▶ **Tugas yang Dikerjakan**
A – Tentukan apakah setiap pernyataan berikut sesuai dengan cerita tentang ponsel yang kehabisan baterai, lalu jawab ya atau tidak disertai kutipan persis dari cerita itu yang menjadi dasarnya: (i) perjalanan dari bandara ke Wisma Haji Karawang paling cepat memakan waktu satu setengah jam; (ii) baterai dari ponsel yang dibawa ibunya anak-anak cocok dipasang di ponsel pencerita; (iii) SMS kepada teman yang akan menjemput gagal terkirim.
B – Salin ulang bagian cerita tentang ponsel yang kehabisan baterai, yakni bentangan dari "Saya sudah janji" sampai dengan "lebih lama lagi.".
C – Lanjutkan cerita tentang ponsel yang kehabisan baterai, mulai setelah kalimat terakhir yang ditampilkan.

▶ **Kutipan Tersedia**

::::::

Dan saya pun tiba di Tanahair, hape lobet

Saya sudah janji kepada seorang teman yang akan menjemput saya bahwa saya akan mengirim kabar kalau sudah tiba di Bandara Soekarno-Hatta, sehingga bisa mengatur jam berapa mesti datang menjemput, supaya dia tidak lama menunggu di Wisma Haji Karawang. Perjalanan Bandara ke Wisma Haji Karawang paling cepat satu setengah jam, tetapi kalau mampir ke Wisma Haji Bekasi, bisa lebih lama lagi. 

Ketika pesawat mendarat di Bandara Soekarno-Hatta HP saya hidupkan, tapi celaka battery habis, sempat lobet, tapi cuma sebentar. HP yang dibawa ibunya anak-anak pun lobet, tinggal 2 strip. Nomor HP teman ada di HP saya, maka saya lepas battery yang sudah lobet tadi untuk saya pasangkan di HP saya, eh.. ternyata tidak cocok. Ketika battery tersebut kembali saya pasang ke HP sebelumnya, tinggal 1 strip – makin lobet deh. Saya konsentrasi ke fikiran dengan sedikit merapal doa, mengingat-ingat nomor HP teman saya yang akan menjemput saya itu. Dapat! SMS-pun terkirim padanya. Akhirnya, battery itupun tewas.

::::::

▶ **Cuplikan Data**
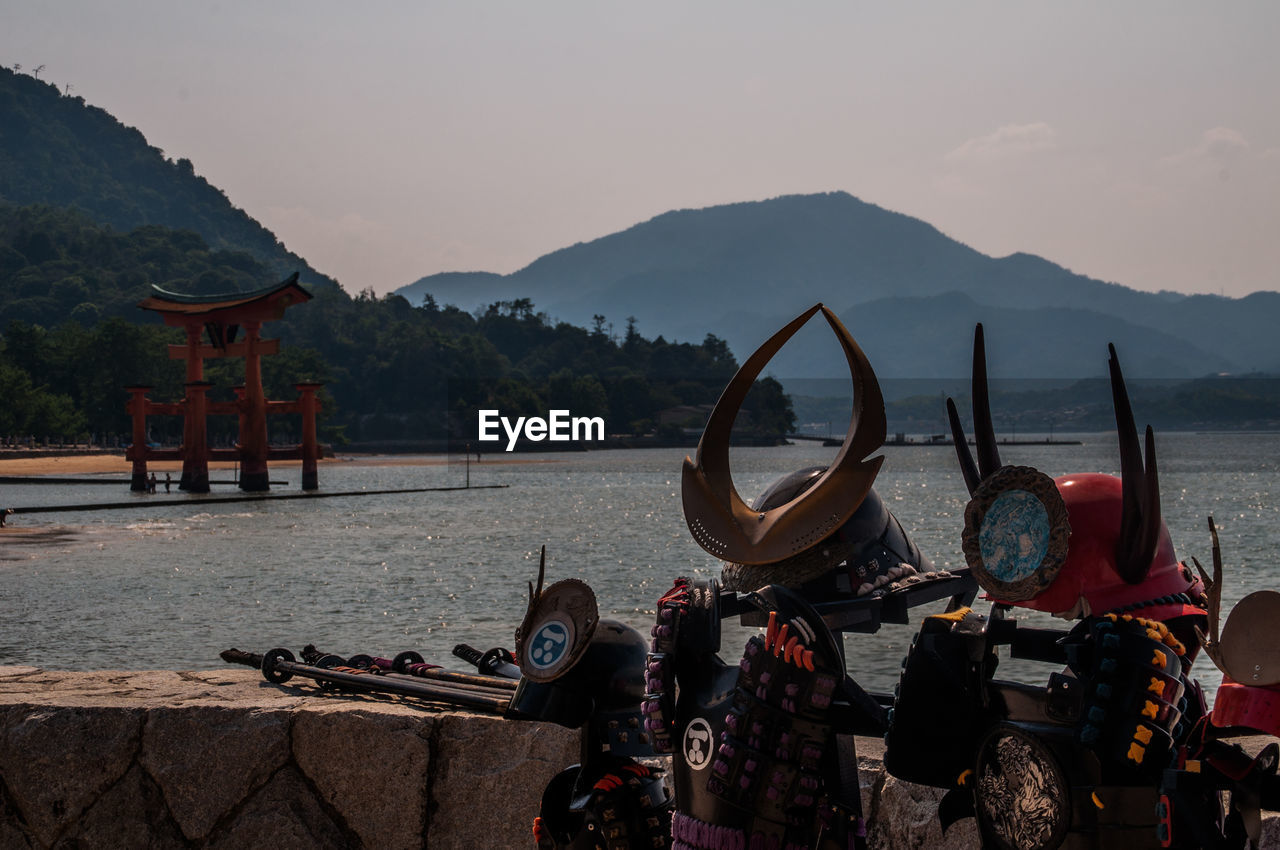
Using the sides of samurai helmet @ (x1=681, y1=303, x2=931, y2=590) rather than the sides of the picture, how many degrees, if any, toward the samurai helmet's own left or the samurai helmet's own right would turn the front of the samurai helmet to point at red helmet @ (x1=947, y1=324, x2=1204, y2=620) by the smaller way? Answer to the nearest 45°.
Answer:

::::::

▶ **Hasil Tiap Tugas**
A –
(i) Ya: "Perjalanan Bandara ke Wisma Haji Karawang paling cepat satu setengah jam".
(ii) Tidak: "eh.. ternyata tidak cocok".
(iii) Tidak: "SMS-pun terkirim padanya."

B –
Saya sudah janji kepada seorang teman yang akan menjemput saya bahwa saya akan mengirim kabar kalau sudah tiba di Bandara Soekarno-Hatta, sehingga bisa mengatur jam berapa mesti datang menjemput, supaya dia tidak lama menunggu di Wisma Haji Karawang. Perjalanan Bandara ke Wisma Haji Karawang paling cepat satu setengah jam, tetapi kalau mampir ke Wisma Haji Bekasi, bisa lebih lama lagi.

C –
Setelah mendapatkan tempat duduk yang nyaman, saya mengobok-obok tas tentengan saya untuk mencari charger HP. Hampir 15 menit baru saya temukan, perjuangan berikutnya mencari stop contact di bandara. Mata jelalatan, stop contact tidak ketemu juga. Seorang cleaning service yang sedang menyapu saya hampiri, dan saya minta menunjukkan di mana ada stop contact.

Saya dibawa ke sebuah ruangan, di sana ada stop contact yang kondisinya memprihatikan, tutupnya separoh hilang. Saya colokkan ke sana, ternyata masih berfungsi. Wahai teman, sungguh menyiksa memelototi HP yang sedang di-charge, apakah battery sudah penuh atawa belum. Sementara mata saya sering melihat keluar, jangan-jangan saya ketinggalan bus yang akan membawa ke Karawang. 

Ketika beraktifitas ngecharge HP ini saya ditemani oleh cleaning service tadi. Dia malah curhat ke saya, mulai dari capeknya bekerja selama 12 jam seharinya, gaji kecil dan tidak ada lembur… bla..bla..bla… Battery baru separoh terisi, sudah ada panggilan agar kami segera naik bus. Charger saya cabut, dan tidak lupa menyelipkan “uang berwarna merah” kepada si cleaning service. 

Sampai dengan di Karawang, HP saya bisa dipakai untuk berkomunikasi dengan teman saya.

Maka loloslah air Zamzam itu

Pengalaman yang cukup “menegangkan” terjadi di Bandara Madinah saat pemeriksaan barang-barang yang dibawa. Meskipun sejak awal saya tidak membawa tas tambahan (hanya tas tentengan yang disediakan pihak penerbangan) saya deg-degan juga ketika kaki semakin mendekati tempat scanning barang.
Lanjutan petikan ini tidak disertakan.